Your assignment: Carry the blog post about Alyson Richman and her novel The Lost Wife further, picking up right after its final sentence.

Excerpted passage:
..............................

Alyson Richman's Firsts and Lasts

The_Lost_WifeToday's guest: Alyson Richman Why we love her: She's writes beautifully! Can't wait to read her other novels!

Her book: The Lost Wife

The scoop on it: A rapturous novel of first love in a time of war-from the celebrated author of The Rhythm of Memory and The Last Van Gogh.

In pre-war Prague, the dreams of two young lovers are shattered when they are separated by the Nazi invasion. Then, decades later, thousands of miles away in New York, there's an inescapable glance of recognition between two strangers...

Providence is giving Lenka and Josef one more chance. From the glamorous ease of life in Prague before the Occupation, to the horrors of Nazi Europe, The Lost Wife explores the power of first love, the resilience of the human spirit- and the strength of memory.

Our thoughts: We were sucked in by this engrossing book about love and war!

Giveaway: 5 copies! Just comment to be entered to win. We'll select the winners after 12pm PST on Sunday, April 21st.

Where you can read more about Alyson: Her website, Facebook and Twitter.

..............................

[Saved data entries]
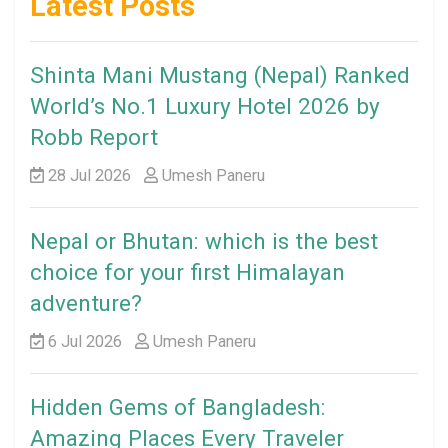
Latest Posts
Shinta Mani Mustang (Nepal) Ranked
World’s No.1 Luxury Hotel 2026 by
Robb Report
28 Jul 2026
Umesh Paneru
Nepal or Bhutan: which is the best
choice for your first Himalayan
adventure?
6 Jul 2026
Umesh Paneru
Hidden Gems of Bangladesh:
Amazing Places Every Traveler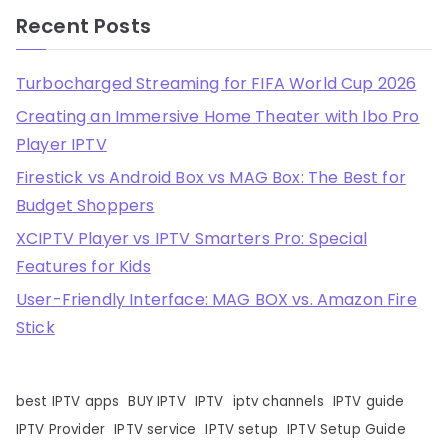
Recent Posts
Turbocharged Streaming for FIFA World Cup 2026
Creating an Immersive Home Theater with Ibo Pro
Player IPTV
Firestick vs Android Box vs MAG Box: The Best for
Budget Shoppers
XCIPTV Player vs IPTV Smarters Pro: Special
Features for Kids
User-Friendly Interface: MAG BOX vs. Amazon Fire
Stick
best IPTV apps
BUY IPTV
IPTV
iptv channels
IPTV guide
IPTV Provider
IPTV service
IPTV setup
IPTV Setup Guide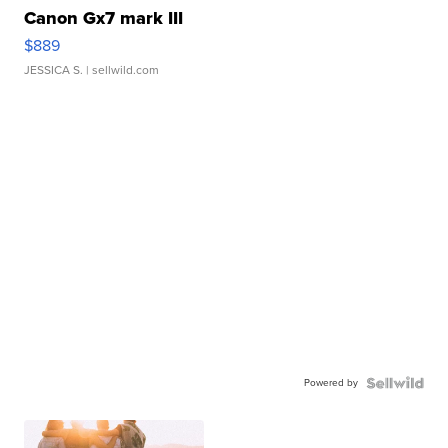
Canon Gx7 mark III
$889
JESSICA S.
| sellwild.com
Powered by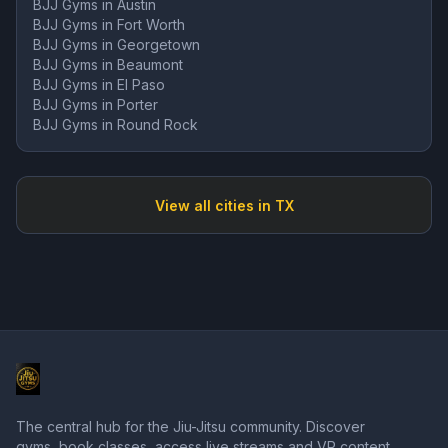
BJJ Gyms in
Austin
BJJ Gyms in
Fort Worth
BJJ Gyms in
Georgetown
BJJ Gyms in
Beaumont
BJJ Gyms in
El Paso
BJJ Gyms in
Porter
BJJ Gyms in
Round Rock
View all cities in
TX
The central hub for the Jiu-Jitsu community. Discover
gyms, book classes, access live streams and VR content,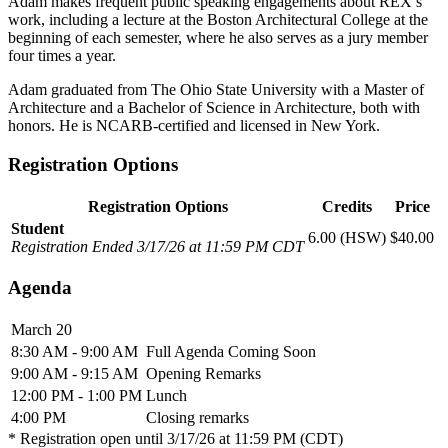
Adam makes frequent public speaking engagements about REX’s
work, including a lecture at the Boston Architectural College at the
beginning of each semester, where he also serves as a jury member
four times a year.
Adam graduated from The Ohio State University with a Master of
Architecture and a Bachelor of Science in Architecture, both with
honors. He is NCARB-certified and licensed in New York.
Registration Options
Registration Options
Credits
Price
Student
6.00 (HSW)
$40.00
Registration Ended 3/17/26 at 11:59 PM CDT
Agenda
March 20
8:30 AM - 9:00 AM
Full Agenda Coming Soon
9:00 AM - 9:15 AM
Opening Remarks
12:00 PM - 1:00 PM
Lunch
4:00 PM
Closing remarks
* Registration open until 3/17/26 at 11:59 PM (CDT)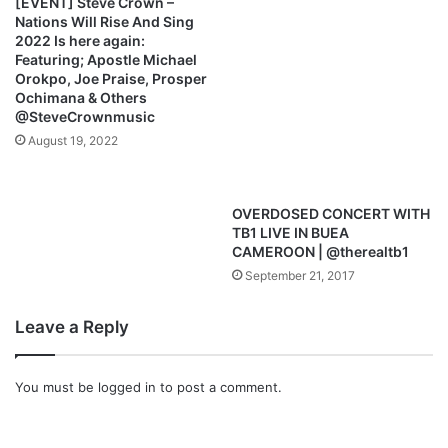
[EVENT] Steve Crown –
l
f
Nations Will Rise And Sing
e
l
2022 Is here again:
p
o
Featuring; Apostle Michael
a
w
Orokpo, Joe Praise, Prosper
u
Ochimana & Others
”
@SteveCrownmusic
l
(
F
August 19, 2022
t
.
P
OVERDOSED CONCERT WITH
r
TB1 LIVE IN BUEA
o
CAMEROON | @therealtb1
s
September 21, 2017
p
a
Leave a Reply
O
c
h
You must be
logged in
to post a comment.
i
m
a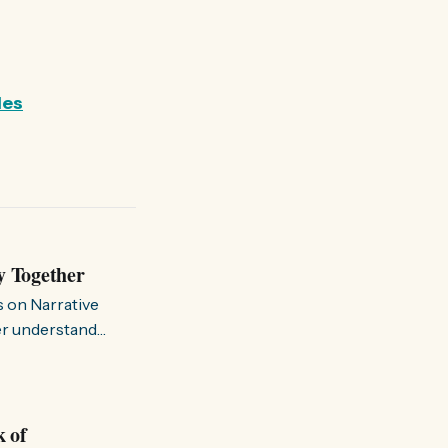
les
y Together
s on Narrative
ter understand
k of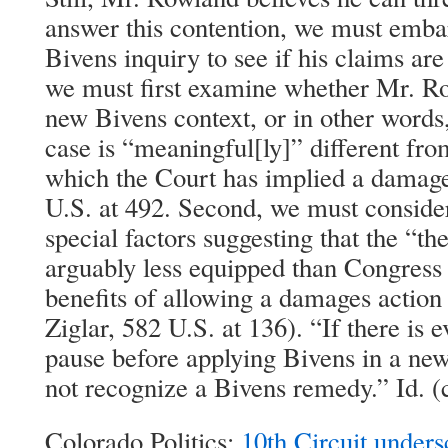
answer this contention, we must emba
Bivens inquiry to see if his claims ar
we must first examine whether Mr. Ro
new Bivens context, or in other words
case is “meaningful[ly]” different fro
which the Court has implied a damage
U.S. at 492. Second, we must conside
special factors suggesting that the “the
arguably less equipped than Congress 
benefits of allowing a damages action 
Ziglar, 582 U.S. at 136). “If there is e
pause before applying Bivens in a new
not recognize a Bivens remedy.” Id. (c
Colorado Politics:
10th Circuit unders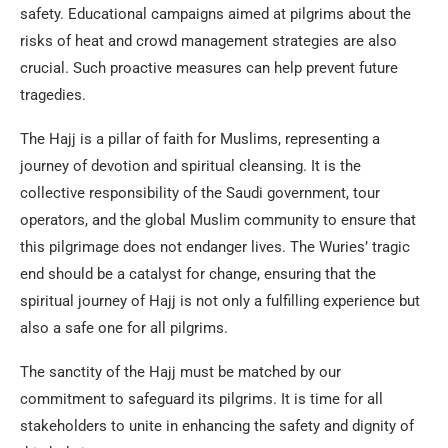
safety. Educational campaigns aimed at pilgrims about the
risks of heat and crowd management strategies are also
crucial. Such proactive measures can help prevent future
tragedies.
The Hajj is a pillar of faith for Muslims, representing a
journey of devotion and spiritual cleansing. It is the
collective responsibility of the Saudi government, tour
operators, and the global Muslim community to ensure that
this pilgrimage does not endanger lives. The Wuries’ tragic
end should be a catalyst for change, ensuring that the
spiritual journey of Hajj is not only a fulfilling experience but
also a safe one for all pilgrims.
The sanctity of the Hajj must be matched by our
commitment to safeguard its pilgrims. It is time for all
stakeholders to unite in enhancing the safety and dignity of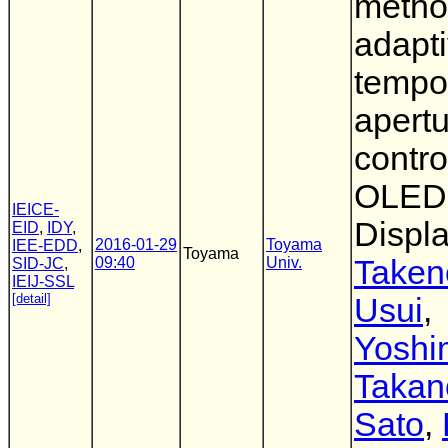
metho
adapt
tempo
apert
contro
OLED
IEICE-
Displ
EID
,
IDY
,
2016-01-29
Toyama
IEE-EDD
,
Toyama
09:40
Univ.
Taken
SID-JC
,
IEIJ-SSL
[detail]
Usui
,
Yoshi
Takan
Sato
,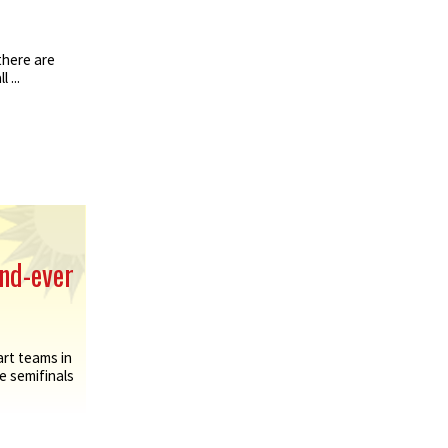
there are
 ...
ond-ever
rt teams in
e semifinals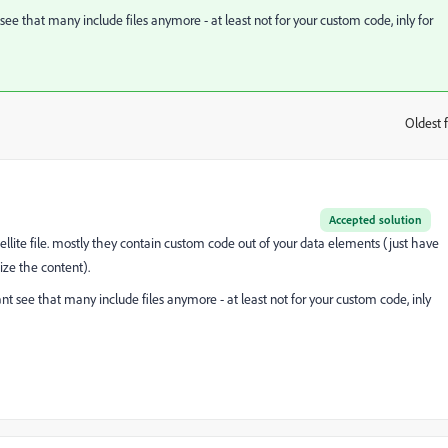
e that many include files anymore - at least not for your custom code, inly for
Oldest f
:
Accepted solution
ellite file. mostly they contain custom code out of your data elements (just have
ize the content).
 see that many include files anymore - at least not for your custom code, inly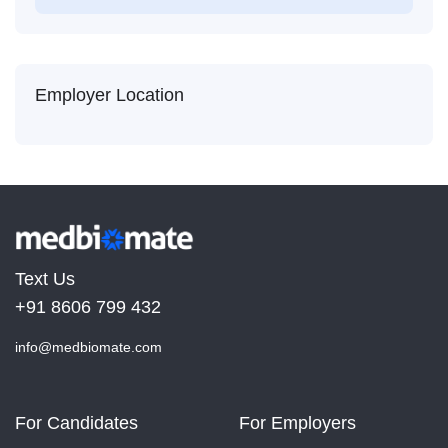
Employer Location
Text Us
+91 8606 799 432
info@medbiomate.com
For Candidates
For Employers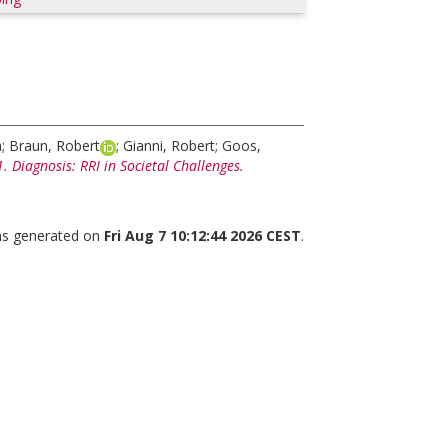
a
;
Braun, Robert
;
Gianni, Robert
;
Goos,
 Diagnosis: RRI in Societal Challenges.
was generated on
Fri Aug 7 10:12:44 2026 CEST
.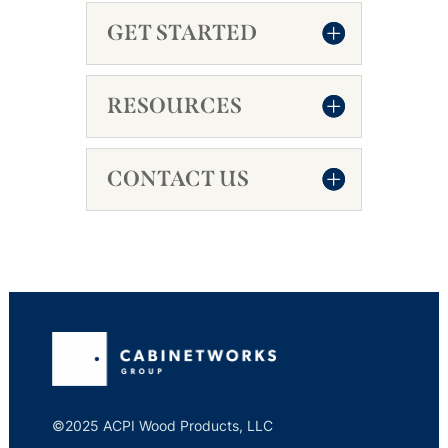
GET STARTED
RESOURCES
CONTACT US
©2025 ACPI Wood Products, LLC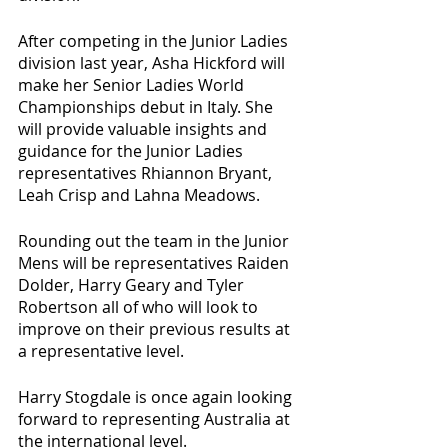
After competing in the Junior Ladies 
division last year, Asha Hickford will 
make her Senior Ladies World 
Championships debut in Italy. She 
will provide valuable insights and 
guidance for the Junior Ladies 
representatives Rhiannon Bryant, 
Leah Crisp and Lahna Meadows.
Rounding out the team in the Junior 
Mens will be representatives Raiden 
Dolder, Harry Geary and Tyler 
Robertson all of who will look to 
improve on their previous results at 
a representative level. 
Harry Stogdale is once again looking 
forward to representing Australia at 
the international level. 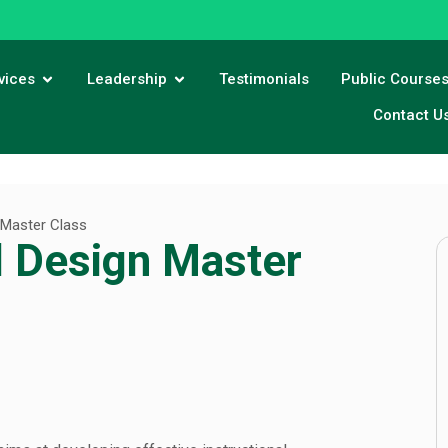
vices
Leadership
Testimonials
Public Course
Contact U
 Master Class
l Design Master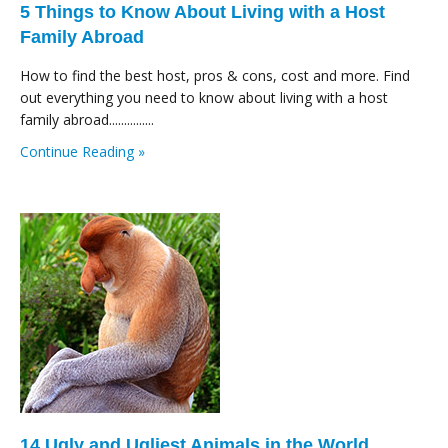
5 Things to Know About Living with a Host
Family Abroad
How to find the best host, pros & cons, cost and more. Find
out everything you need to know about living with a host
family abroad...............
Continue Reading »
14 Ugly and Ugliest Animals in the World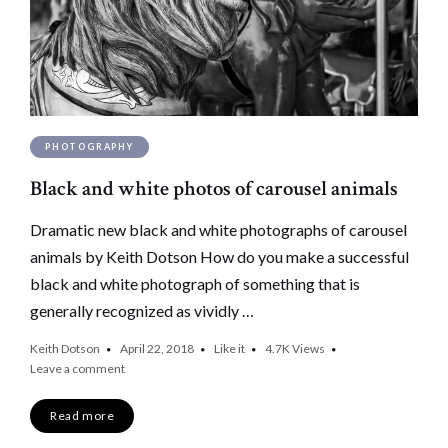
PHOTOGRAPHY
Black and white photos of carousel animals
Dramatic new black and white photographs of carousel
animals by Keith Dotson How do you make a successful
black and white photograph of something that is
generally recognized as vividly …
Keith Dotson
April 22, 2018
Like it
4.7K
Views
Leave a comment
Read more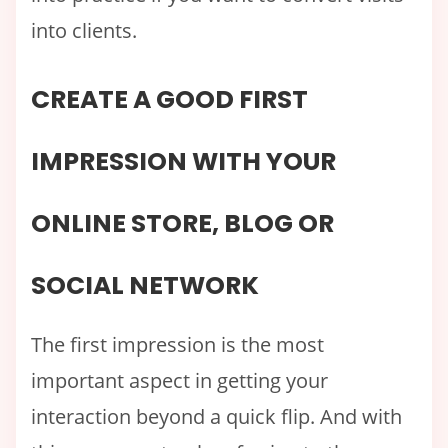
into clients.
CREATE A GOOD FIRST
IMPRESSION WITH YOUR
ONLINE STORE, BLOG OR
SOCIAL NETWORK
The first impression is the most
important aspect in getting your
interaction beyond a quick flip. And with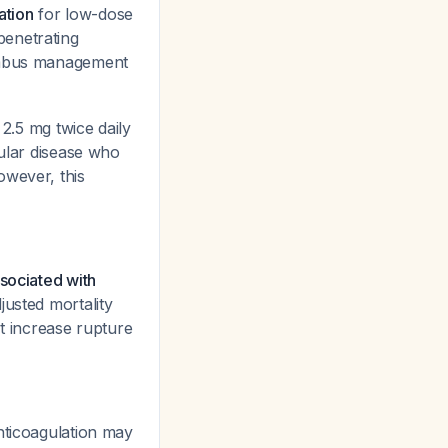
ation
for low-dose
penetrating
rombus management
.5 mg twice daily
cular disease who
owever, this
ssociated with
usted mortality
ot increase rupture
nticoagulation may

..............................

Expected answer:
Alyson Richman the lost wifeKISS:

First Kiss:   My first kiss was on the playground to a boy named Kevin Bisch when I was in the fourth grade.  We were standing in the middle of the grass clippings; he was this lanky kid with great hair, wearing a Doors t-shirt and a pair of wrangler cords.  There must have been some strange fertilizer in the grass that day, because we both ended up being writers.  He's now a screenwriter in LA.  Rumor has it, he's still wearing the same outfit.  Some of us just have an innate sense of style at nine.  Certainly not me!

Last Kiss:  This morning, as I was leaving to take the children to school, I pulled open the shower door and stole one from my husband. He still had shaving cream on his face and a head full of shampoo.


First Risk I took:   When I was sixteen, I tried out for the boys wrestling team in boarding school.  I was never much of an athlete, but I knew that I'd be good at wrestling since that's how I had to defend myself from my two brothers over the years. To get the full effect of this, you need to imagine that I looked very much like Gumby dressed in a Laura Ashley dress.  I'd change in the girls locker room into my singlet (wearing a turtleneck and tights underneath).  I think I won half my matches due to the sheer shock my appearance gave my competitors.

Last Risk I took:   Every book that I undertake has a certain element of risk.  "The Lost Wife" felt extremely risky for me because writing about the Holocaust is inherently very daunting.  You want to make sure that every aspect of the research is done properly.  For the entire book tour, every time a survivor raised their hand, I was petrified they were going to tell me I had made a mistake in the text regarding some historical detail.  You can't imagine how relieved I was to hear how they instead thanked me for writing the novel.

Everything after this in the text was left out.